Alaska is a Goliath of regional airlines. Kenmore is a David, but there was no bad blood between the two, says Banks. Technology was the culprit.
“We were using a homegrown-reservation system,’’ he explained. “It felt like it was time to make a shift to more modern technology, but ironically the two systems don’t have the ability to hold hands with the other.’’
Banks said it would be “challenging and expensive’’ to tie into the Sabre central-reservation system that Kenmore used to connect with Alaska before the switch.
“It’s something that’s still on our to-do list, but it will take some time to put together,’’ he said.

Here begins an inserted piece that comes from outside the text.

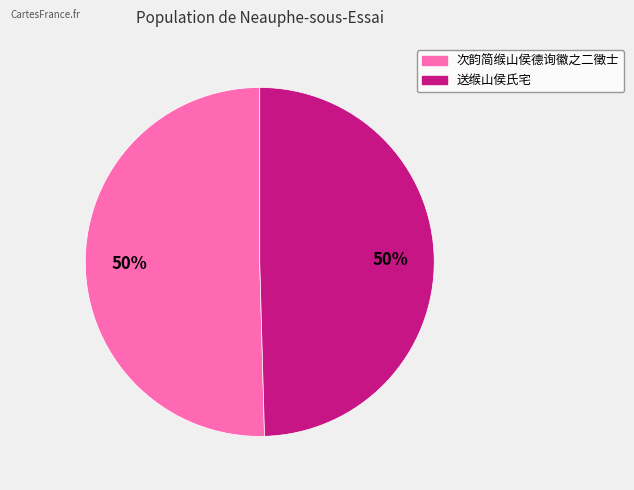

Is the sum of 次韵简缑山侯德询徽之二徵士 and 送缑山侯氏宅 greater than half?

Yes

Meanwhile, Kenmore, which flies seaplanes to Vancouver Island and the San Juans and small planes to other Northwest and B.C. destinations, is taking advantage of its new technology to partner with local travel suppliers to market vacation packages.
With the addition of Virgin America to the Transportation Security Administration’s PreCheck program, Sea-Tac Airport is among five of 40 U.S. airports to have expedited security screening in place for all six federally approved airlines that participate. (The others that participate in PreCheck are Alaska, Delta, American, United and US Airways.)
Virgin America fliers approved for federal “trusted traveler” programs (such as Global Entry and Nexus) are automatically eligible for PreCheck. Later this year, Virgin plans to invite members of its frequent-flier program to apply. Southwest and JetBlue will likely join the PreCheck program later this year.
PreCheck fliers use special screening lanes (Checkpoint 3 in the center of Sea-Tac’s main terminal) and participants don’t need to take off their shoes, jackets or belts or remove laptops or liquids from carry-ons.
One hitch is that TSA randomly preselects some PreCheck members for full screening. Until recently, unless you knew how to read a bar code printed on your boarding pass, you had no way of knowing your status until you reached the screening area.
Delta, United and US Airways now alert passengers of their clearance on a particular flight by printing a PreCheck notification indicator on boarding passes.
“We are currently working with Alaska Airlines to make this feature available,” said TSA spokeswoman Lorie Dankers.
Convenient. Yes. But how “random” is random screening if people know about it in advance?
Sea-Tac security backups
Meanwhile, those not eligible for PreCheck could face longer than usual waits during the busy summer-travel season. More than 150 people missed Alaska Airlines flights at Sea-Tac recently when TSA failed to adequately staff checkpoints.
“Checkpoint wait times were reduced dramatically (last) weekend as the TSA was able to get more staff on to open up more lanes,” said airport spokesman Perry Cooper.
Also helping is the reopening of a special lane (Checkpoint 1, near the south end of the terminal) on Fridays, Saturdays and Sundays when thousands of cruise-ship passengers depart Sea-Tac.